Woodley: How does it take them?
Dan: Like degree modifiers in general: ARG0 of adjective is ARG1 of so, or superlative. I don't think that so is a problematic case, just one more in the inventory of rather complicated degree modifying thingies.
Ann: There's some case that I remember which doesn't have a clear lexical item.
Dan: I can believe that. But so far the great majority of these have morphological or lexical thingies that you can attach them too.
Dan: If there were constructions like That John went to the store, I really smiled. as a productive process of English, could be problematic. Not clear where you hang the LTOP for the clause.
Emily: Looks like you could just put in another EP contributed by the hypothetical construction that licenses that type of phrase.
Emily: [recap question about whether generalized quantifiers have to be a finite set.

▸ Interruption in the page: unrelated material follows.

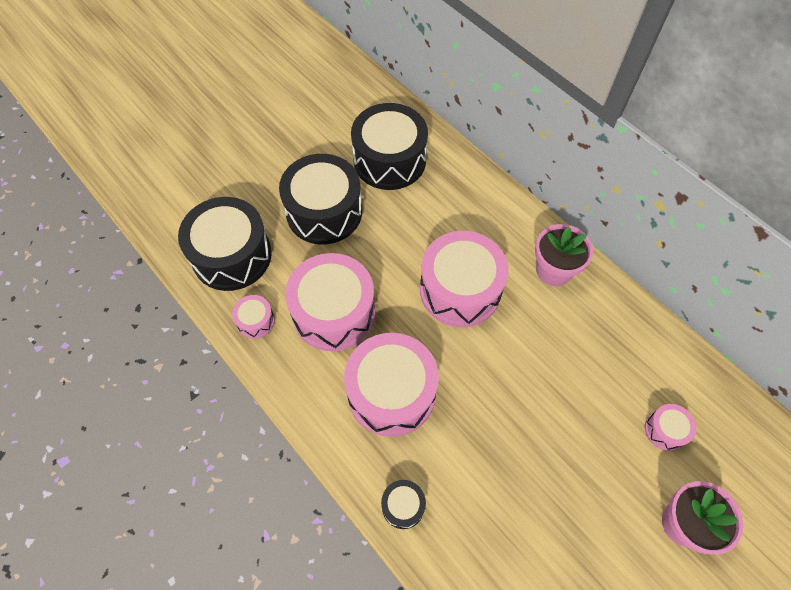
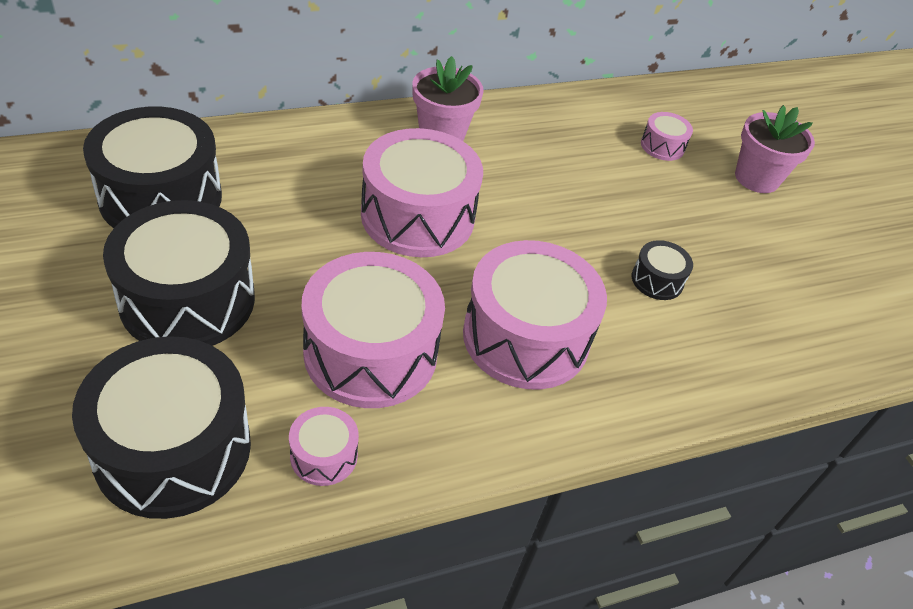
camera: 75 degrees left, 15 degrees down
(403, 506) = (680, 384): black drum -> black drum (657, 280)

Ann: No, GQs don't have to be a finite set. There are analyses of numbers like that. There is a thesis on this (can track down the name of person who wrote it). Within the last 10 years or so a formal semanticist has been finally working on the problem of complex quantifiers like almost but not quite every.
Emily: Since Woodley's sticking his tongue out at me, if you can have a infinite set of those, but don't have the interpretive rules for them, have you really solved the problem?
Ann: Yeah… I don't think there's a problem with semantics as such, but there is one with compositionally constructing the semantics.
Emily: So I'd be interested in seeing that thesis if you can track it down, to see if the author talks about that problem.
Woodley: If we wanted to attack that problem, we'd have to work out some way of describing the shape of a non-atomic quantifier, per se.
Ann: Semantically, the non-atomic quantifiers are not a problem, so long as you want work out what they mean in terms of two sets, but actually constructing that semantics compositionally is something I've got no clue about how to do.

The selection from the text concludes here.